## WORK TASK
Scan the entries below for the string "nose" and copy every line where it turns up.

## INFORMATION SHOWN

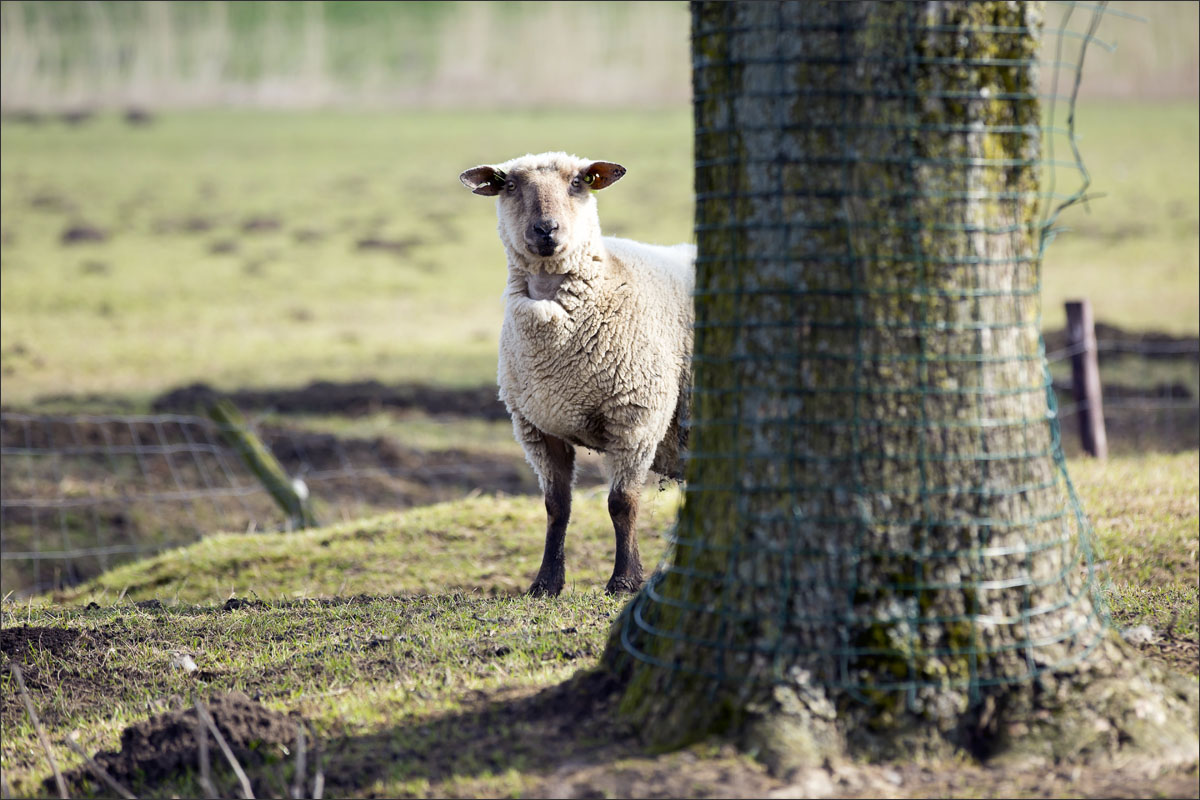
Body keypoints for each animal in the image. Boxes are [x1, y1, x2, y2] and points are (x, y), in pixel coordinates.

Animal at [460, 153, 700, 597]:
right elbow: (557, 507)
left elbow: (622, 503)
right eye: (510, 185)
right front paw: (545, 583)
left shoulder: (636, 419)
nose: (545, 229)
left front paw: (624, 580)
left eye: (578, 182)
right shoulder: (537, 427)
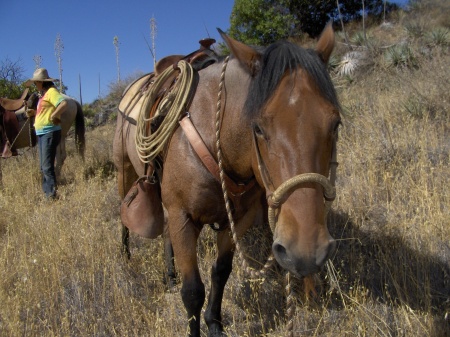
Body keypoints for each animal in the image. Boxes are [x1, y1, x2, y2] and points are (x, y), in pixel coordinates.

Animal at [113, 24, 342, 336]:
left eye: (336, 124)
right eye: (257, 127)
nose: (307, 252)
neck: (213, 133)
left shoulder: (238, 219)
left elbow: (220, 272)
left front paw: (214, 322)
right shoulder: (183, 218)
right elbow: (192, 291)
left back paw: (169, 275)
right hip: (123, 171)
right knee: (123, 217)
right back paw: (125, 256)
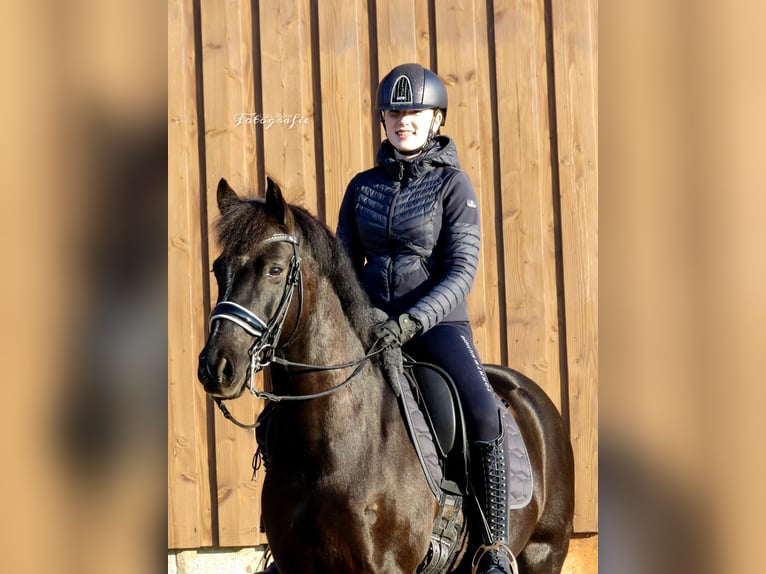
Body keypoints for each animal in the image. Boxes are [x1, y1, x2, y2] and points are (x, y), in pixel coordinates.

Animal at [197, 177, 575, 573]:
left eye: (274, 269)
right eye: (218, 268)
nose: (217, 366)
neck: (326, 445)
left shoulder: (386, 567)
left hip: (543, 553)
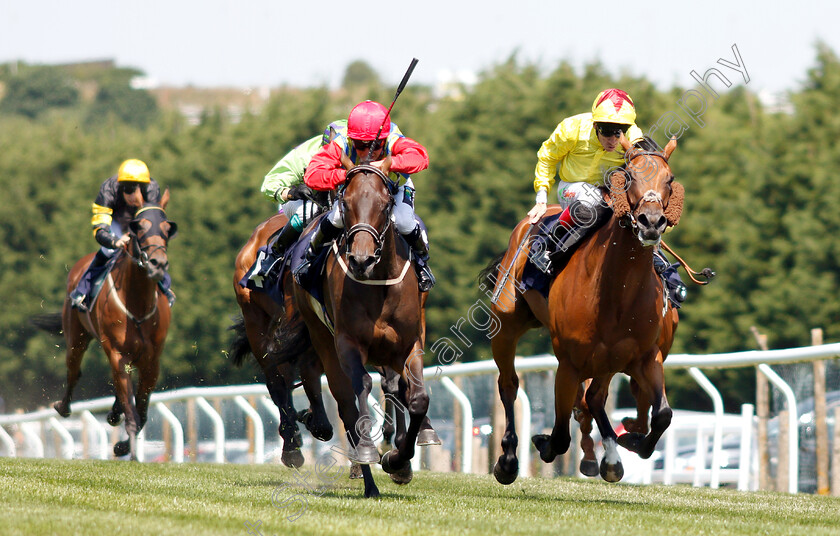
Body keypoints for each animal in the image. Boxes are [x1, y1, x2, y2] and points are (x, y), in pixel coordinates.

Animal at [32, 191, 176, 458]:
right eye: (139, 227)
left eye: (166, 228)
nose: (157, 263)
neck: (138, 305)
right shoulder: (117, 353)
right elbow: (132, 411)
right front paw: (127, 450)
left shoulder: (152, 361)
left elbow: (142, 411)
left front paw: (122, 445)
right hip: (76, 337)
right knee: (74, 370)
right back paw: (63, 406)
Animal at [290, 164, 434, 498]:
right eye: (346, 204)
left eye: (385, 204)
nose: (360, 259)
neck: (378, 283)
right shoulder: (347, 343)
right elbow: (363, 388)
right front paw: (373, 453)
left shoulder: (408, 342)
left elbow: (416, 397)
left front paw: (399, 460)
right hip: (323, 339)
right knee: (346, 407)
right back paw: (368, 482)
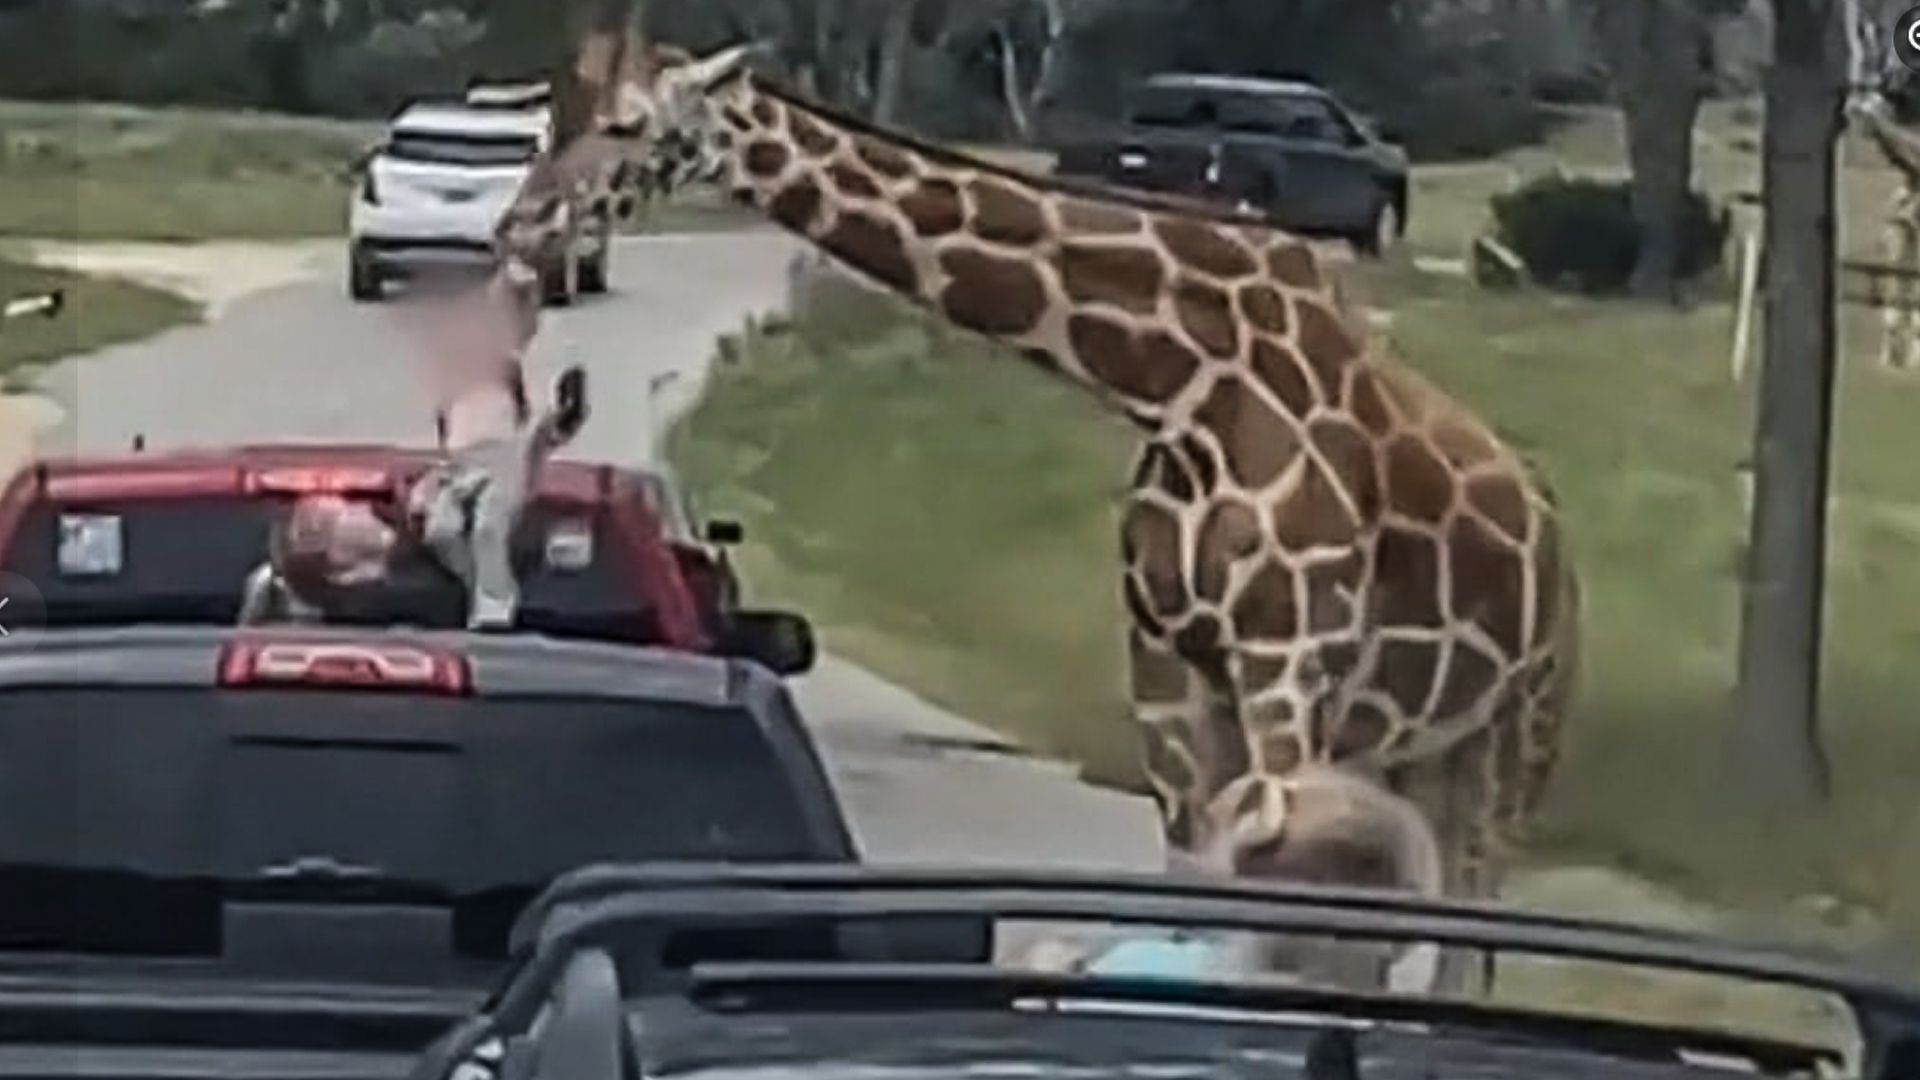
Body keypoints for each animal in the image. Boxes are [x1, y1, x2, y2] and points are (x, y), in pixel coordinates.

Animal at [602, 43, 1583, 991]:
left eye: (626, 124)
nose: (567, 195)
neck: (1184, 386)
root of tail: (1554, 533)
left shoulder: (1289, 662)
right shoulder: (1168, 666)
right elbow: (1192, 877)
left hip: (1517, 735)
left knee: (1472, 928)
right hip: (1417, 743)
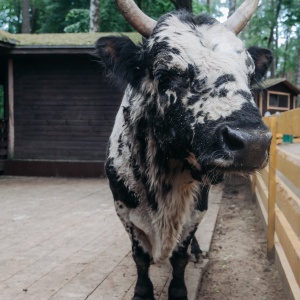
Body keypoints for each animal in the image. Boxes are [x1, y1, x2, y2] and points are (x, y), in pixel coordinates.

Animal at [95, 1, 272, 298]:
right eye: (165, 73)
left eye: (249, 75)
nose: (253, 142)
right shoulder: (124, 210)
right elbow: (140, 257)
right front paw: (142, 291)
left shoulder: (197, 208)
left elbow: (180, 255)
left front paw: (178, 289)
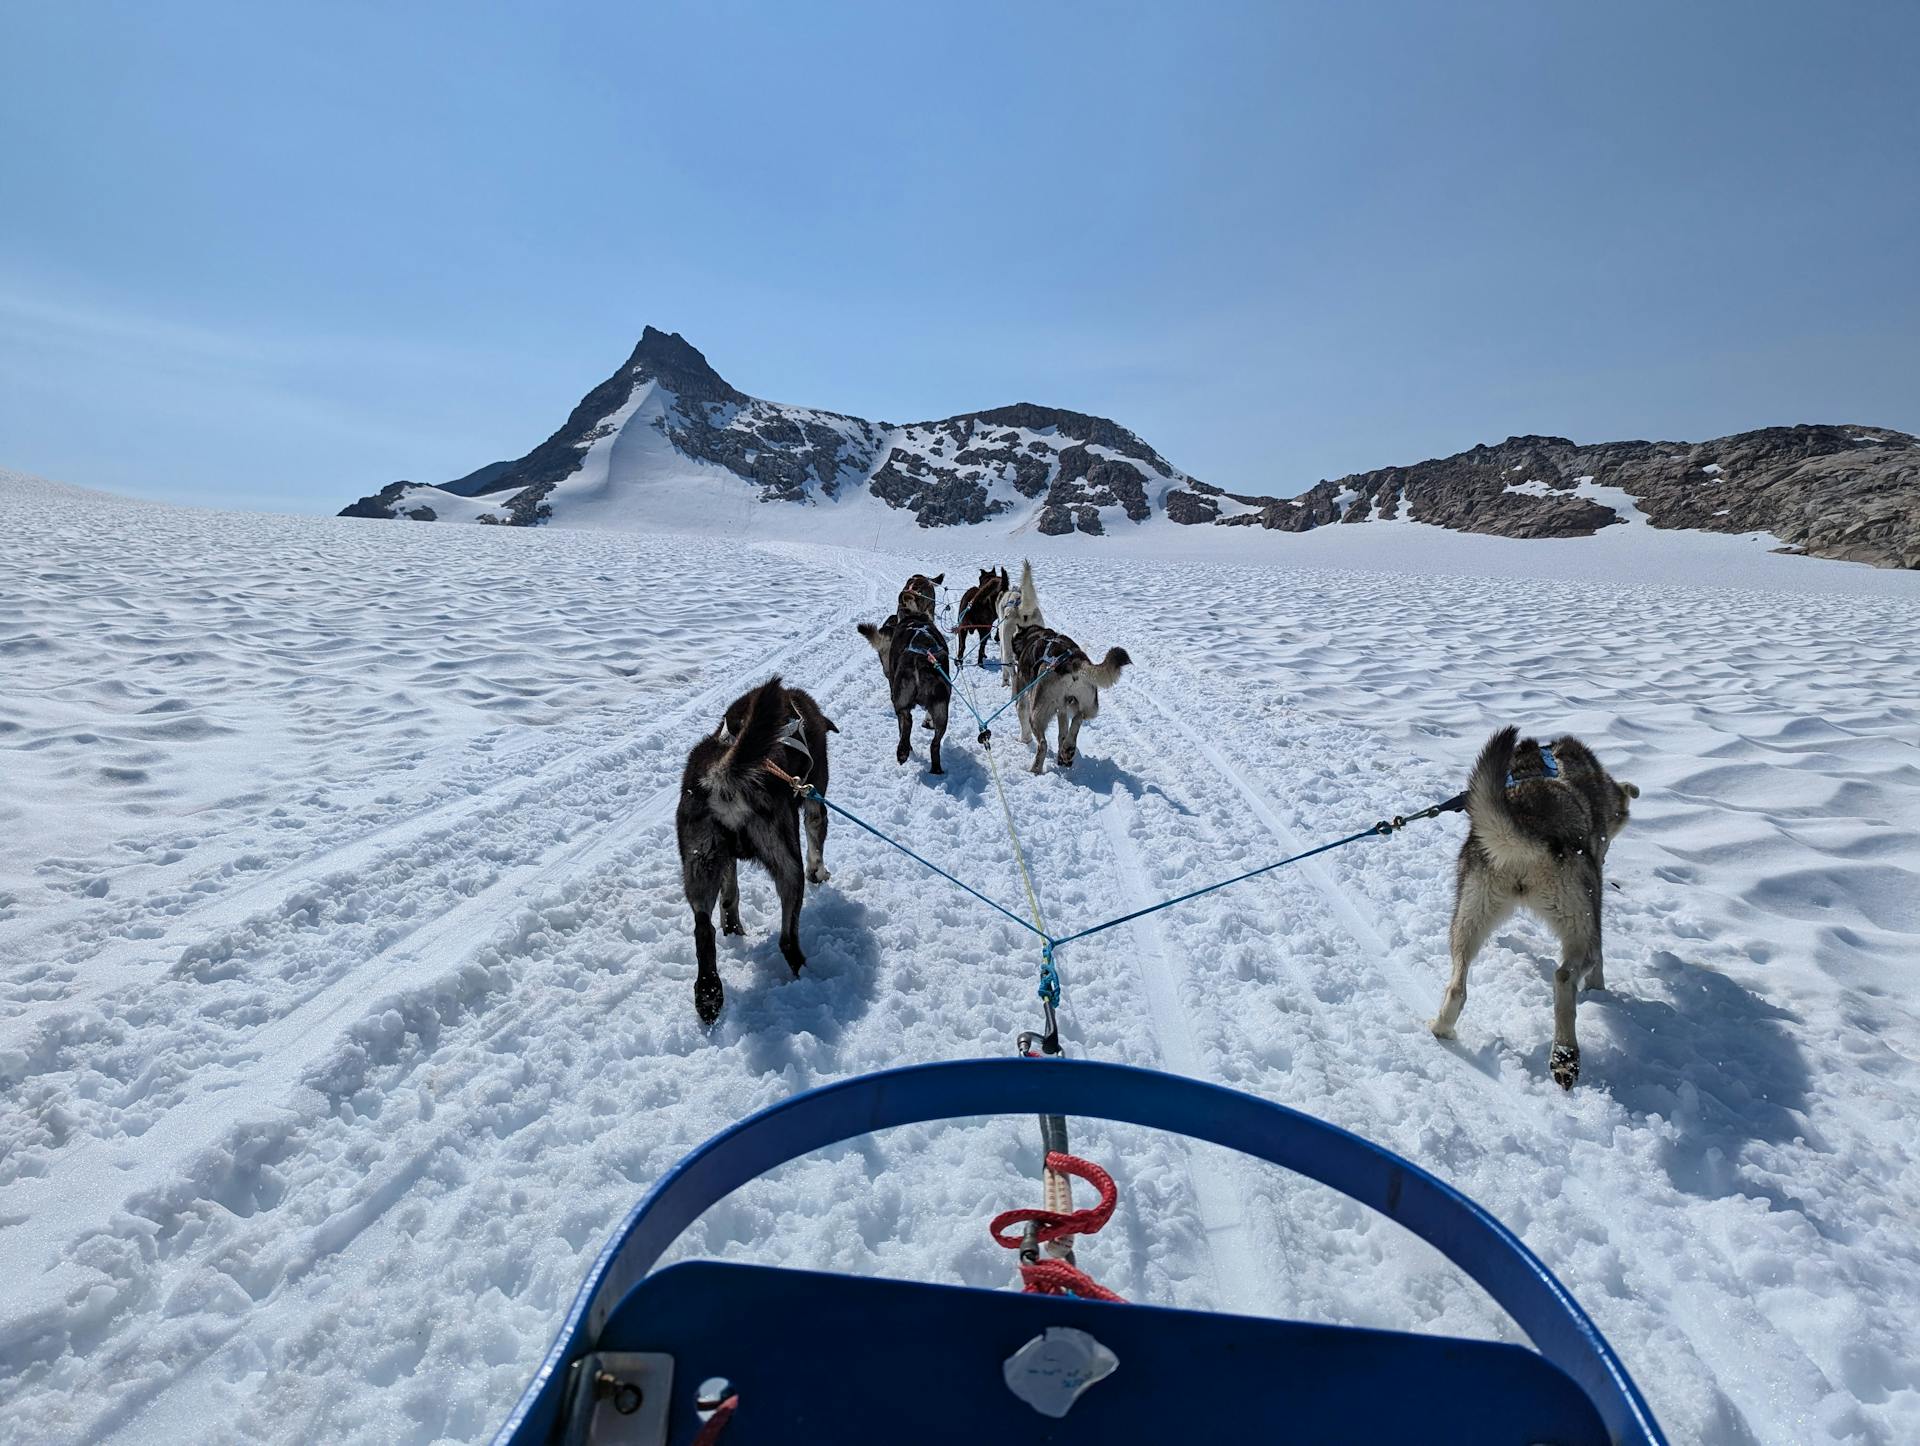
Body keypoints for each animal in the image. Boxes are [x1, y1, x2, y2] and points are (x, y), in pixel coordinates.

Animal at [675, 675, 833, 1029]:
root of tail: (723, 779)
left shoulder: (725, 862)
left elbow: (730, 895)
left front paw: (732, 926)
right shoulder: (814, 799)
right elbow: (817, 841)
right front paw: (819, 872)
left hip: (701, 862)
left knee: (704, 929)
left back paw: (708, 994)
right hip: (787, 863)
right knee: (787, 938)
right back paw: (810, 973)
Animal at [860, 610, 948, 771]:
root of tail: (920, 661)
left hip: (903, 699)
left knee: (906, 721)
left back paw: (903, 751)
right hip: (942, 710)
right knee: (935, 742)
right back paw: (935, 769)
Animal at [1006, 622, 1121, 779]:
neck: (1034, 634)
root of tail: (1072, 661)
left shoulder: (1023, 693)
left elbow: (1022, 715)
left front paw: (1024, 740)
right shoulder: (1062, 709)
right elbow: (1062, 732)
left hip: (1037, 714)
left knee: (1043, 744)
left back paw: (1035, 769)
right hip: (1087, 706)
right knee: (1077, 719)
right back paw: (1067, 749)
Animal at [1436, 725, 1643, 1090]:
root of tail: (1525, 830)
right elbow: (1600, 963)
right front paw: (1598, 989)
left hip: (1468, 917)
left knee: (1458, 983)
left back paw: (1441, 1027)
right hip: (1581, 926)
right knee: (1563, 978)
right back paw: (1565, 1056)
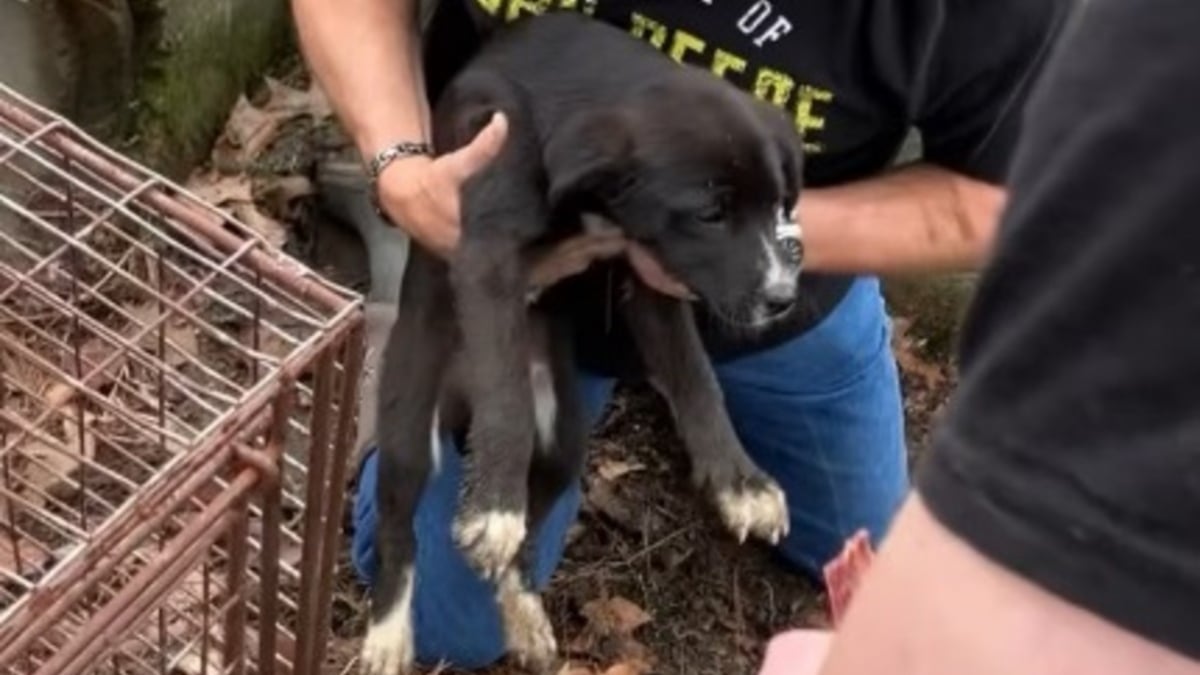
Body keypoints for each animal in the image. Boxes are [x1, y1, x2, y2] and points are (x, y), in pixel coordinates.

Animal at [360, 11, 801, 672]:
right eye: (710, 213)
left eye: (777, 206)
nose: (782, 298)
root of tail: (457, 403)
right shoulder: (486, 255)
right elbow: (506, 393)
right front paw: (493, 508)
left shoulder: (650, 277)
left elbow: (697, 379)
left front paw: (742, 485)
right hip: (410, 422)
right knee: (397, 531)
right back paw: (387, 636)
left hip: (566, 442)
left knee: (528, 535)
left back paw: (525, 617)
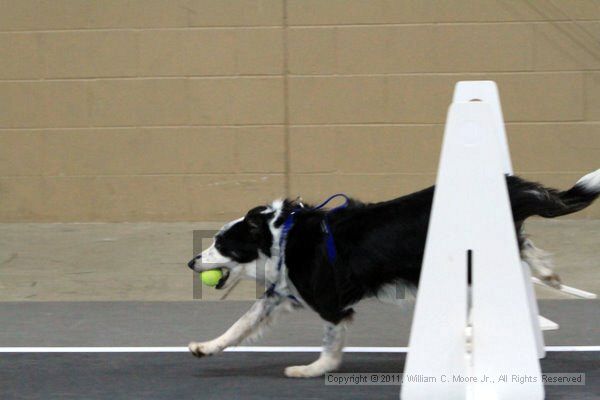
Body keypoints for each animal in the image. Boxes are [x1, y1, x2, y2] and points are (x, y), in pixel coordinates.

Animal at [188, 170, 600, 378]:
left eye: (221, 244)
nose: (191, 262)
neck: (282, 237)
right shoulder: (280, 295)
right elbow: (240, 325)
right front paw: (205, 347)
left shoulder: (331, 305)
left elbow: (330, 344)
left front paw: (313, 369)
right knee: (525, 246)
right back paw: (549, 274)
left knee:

## RESULT OF THIS EXERCISE
nose: (545, 229)
nose: (307, 252)
nose: (217, 366)
nose: (157, 263)
nose: (360, 259)
nose: (567, 195)
nose: (253, 142)
nose: (782, 298)
nose: (191, 262)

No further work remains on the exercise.